Today, we go to the doctor and take the medications that they tell us to take. We have the surgeries that they tell us to have using the doctors that they tell us to use and go to the hospital that they tell us to go to.
They see us as ‘the sick’ who need to be provided services to heal us, cure us or just make us feel better.
His company and a few others look at us as consumers who are trying to manage their own health and wellness. Personally, I know that I have changed my approach to get more involved in managing my own healthcare.
The processes in place for today’s healthcare will have to change to accommodate this new approach.
He suggests that ‘a primary care provider needs to be enabled as a broker who helps the customer look at his or her health as a portfolio to be managed and find the products and services that they need.’

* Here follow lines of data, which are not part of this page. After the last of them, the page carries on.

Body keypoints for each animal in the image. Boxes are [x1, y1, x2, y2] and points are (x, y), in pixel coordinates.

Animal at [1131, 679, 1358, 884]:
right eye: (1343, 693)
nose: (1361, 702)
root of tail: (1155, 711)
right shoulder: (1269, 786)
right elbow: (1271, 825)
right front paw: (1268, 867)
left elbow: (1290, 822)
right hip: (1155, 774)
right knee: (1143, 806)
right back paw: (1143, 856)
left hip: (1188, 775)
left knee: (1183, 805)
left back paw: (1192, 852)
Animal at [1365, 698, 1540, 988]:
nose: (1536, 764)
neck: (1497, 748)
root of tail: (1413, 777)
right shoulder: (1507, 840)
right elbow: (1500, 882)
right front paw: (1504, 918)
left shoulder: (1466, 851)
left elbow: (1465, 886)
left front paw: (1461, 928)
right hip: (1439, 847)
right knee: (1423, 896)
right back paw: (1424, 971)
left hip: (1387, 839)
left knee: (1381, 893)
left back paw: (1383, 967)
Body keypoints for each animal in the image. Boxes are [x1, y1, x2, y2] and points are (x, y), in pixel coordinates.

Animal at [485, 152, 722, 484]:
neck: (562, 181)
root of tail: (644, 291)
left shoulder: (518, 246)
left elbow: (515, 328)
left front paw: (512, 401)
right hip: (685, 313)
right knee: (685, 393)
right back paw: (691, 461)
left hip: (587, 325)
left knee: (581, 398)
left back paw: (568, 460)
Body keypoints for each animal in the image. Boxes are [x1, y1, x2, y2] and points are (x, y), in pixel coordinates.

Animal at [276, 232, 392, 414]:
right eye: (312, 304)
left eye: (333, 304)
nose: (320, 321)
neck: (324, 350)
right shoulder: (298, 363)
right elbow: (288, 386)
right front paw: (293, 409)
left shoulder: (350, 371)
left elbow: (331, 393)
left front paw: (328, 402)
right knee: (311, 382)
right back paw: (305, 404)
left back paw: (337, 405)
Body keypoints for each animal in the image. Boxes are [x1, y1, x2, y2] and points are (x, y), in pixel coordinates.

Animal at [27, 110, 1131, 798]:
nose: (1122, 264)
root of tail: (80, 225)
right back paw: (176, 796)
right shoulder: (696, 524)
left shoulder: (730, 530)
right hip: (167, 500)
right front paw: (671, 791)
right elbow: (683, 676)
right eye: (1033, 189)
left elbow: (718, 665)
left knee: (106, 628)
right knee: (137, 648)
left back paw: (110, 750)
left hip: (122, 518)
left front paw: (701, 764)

A number of years ago, my primary physician recommended that I go for a total hip replacement. He selected a doctor covered by my medical insurance. If I had followed his instructions, that doctor would have performed the surgery at this facility. Since it was my hip, I found a contact within that hospital and asked who they would have perform the surgery. I contacted that person – he and I discussed the various options [ceramic, titanium, chrome plated cobalt steel]. This resulted in a successful surgery. It might have been successful with the first doctor, but I felt more at ease with my choice.
If I approached this like a consumer, the process would have been different. I would have shopped for the doctor. I would have shopped for a hospital. I would have shopped for the hip replacement [I chose chrome plated cobalt steel and there were several manufacturers.] The process would have been entirely different.
I am not saying that this will be the new process, I am saying that the process will change and it will change greatly. It looks like a good place to innovate.